Required action | Look for the string "мастера" in the listing below, then copy every line that has it.
:::::
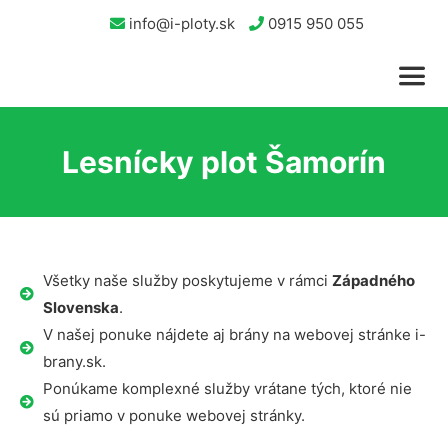
info@i-ploty.sk
0915 950 055
Lesnícky plot Šamorín
Všetky naše služby poskytujeme v rámci
Západného
Slovenska
.
V našej ponuke nájdete aj brány na webovej stránke i-
brany.sk.
Ponúkame komplexné služby vrátane tých, ktoré nie
sú priamo v ponuke webovej stránky.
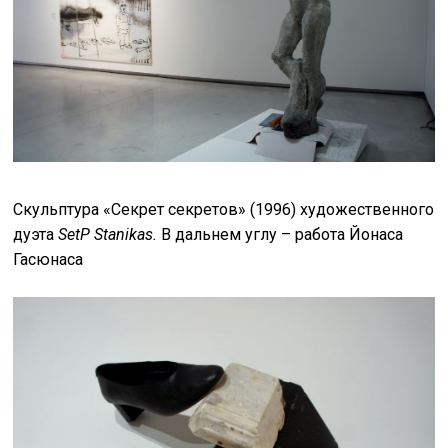
Скульптура «Секрет секретов» (1996) художественного
дуэта
SetP Stanikas.
В дальнем углу –
работа Йонаса
Гасюнаса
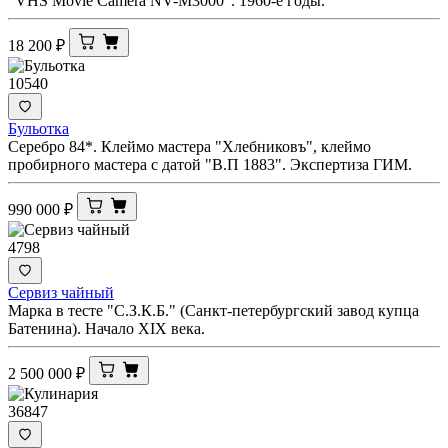
"VHS Movie Camera NV-M3000". 1960-е годы.
18 200
₽
10540
Бульотка
Серебро 84*. Клеймо мастера "Хлебниковъ", клеймо
пробирного мастера с датой "В.П 1883". Экспертиза ГИМ.
990 000
₽
4798
Сервиз чайный
Марка в тесте "С.З.К.Б." (Санкт-петербургский завод купца
Батенина). Начало XIX века.
2 500 000
₽
36847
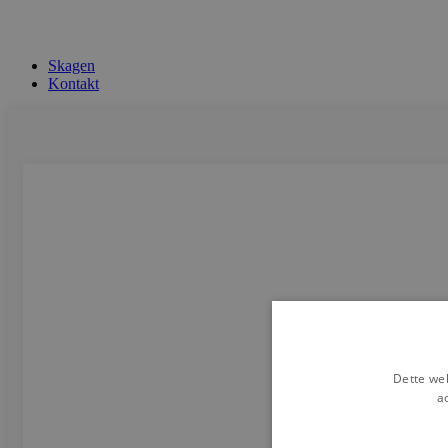
Skagen
Kontakt
Dette web
a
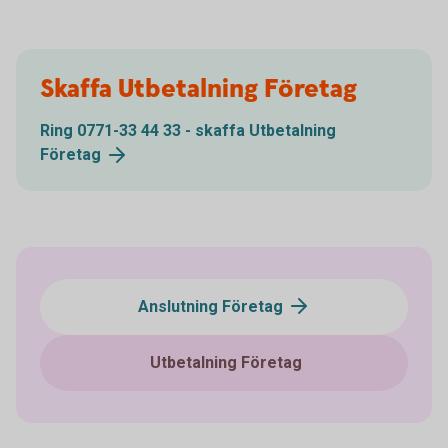
Skaffa Utbetalning Företag
Ring 0771-33 44 33 - skaffa Utbetalning
Företag
Anslutning Företag
Utbetalning Företag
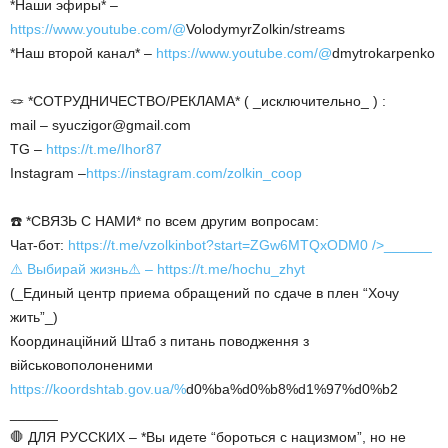
*Наши эфиры* –
https://www.youtube.com/@
VolodymyrZolkin/streams
*Наш второй канал* –
https://www.youtube.com/@
dmytrokarpenko
🪢 *СОТРУДНИЧЕСТВО/РЕКЛАМА* ( _исключительно_ ) :
mail – syuczigor@gmail.com
TG –
https://t.me/Ihor87
Instagram –
https://instagram.com/zolkin_coop
☎️ *СВЯЗЬ С НАМИ* по всем другим вопросам:
Чат-бот:
https://t.me/vzolkinbot?start=ZGw6MTQxODM0
/>______
⚠️ Выбирай жизнь⚠️ –
https://t.me/hochu_zhyt
(_Единый центр приема обращений по сдаче в плен “Хочу
жить”_)
Координаційний Штаб з питань поводження з
військовополоненими
https://koordshtab.gov.ua/%
d0%ba%d0%b8%d1%97%d0%b2
______
🛑 ДЛЯ РУССКИХ – *Вы идете “бороться с нацизмом”, но не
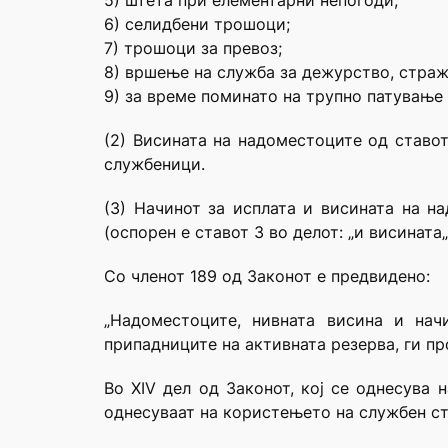
5) штета при елементарни непогоди;
6) селидбени трошоци;
7) трошоци за превоз;
8) вршење на служба за дежурство, страж
9) за време поминато на трупно патување
(2) Висината на надоместоците од ставот
службеници.
(3) Начинот за исплата и висината на на
(оспорен е ставот 3 во делот: „и висината„
Со членот 189 од Законот е предвидено:
„Надоместоците, нивната висина и на
припадниците на активната резерва, ги пр
Во XIV дел од Законот, кој се однесува 
однесуваат на користењето на службен ст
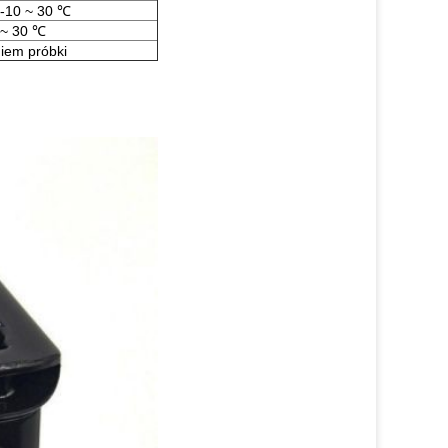
 -10 ~ 30 ℃
 ~ 30 ℃
iem próbki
:::::
Task result |
Серебро 84*. Клеймо мастера "Хлебниковъ", клеймо
пробирного мастера с датой "В.П 1883". Экспертиза ГИМ.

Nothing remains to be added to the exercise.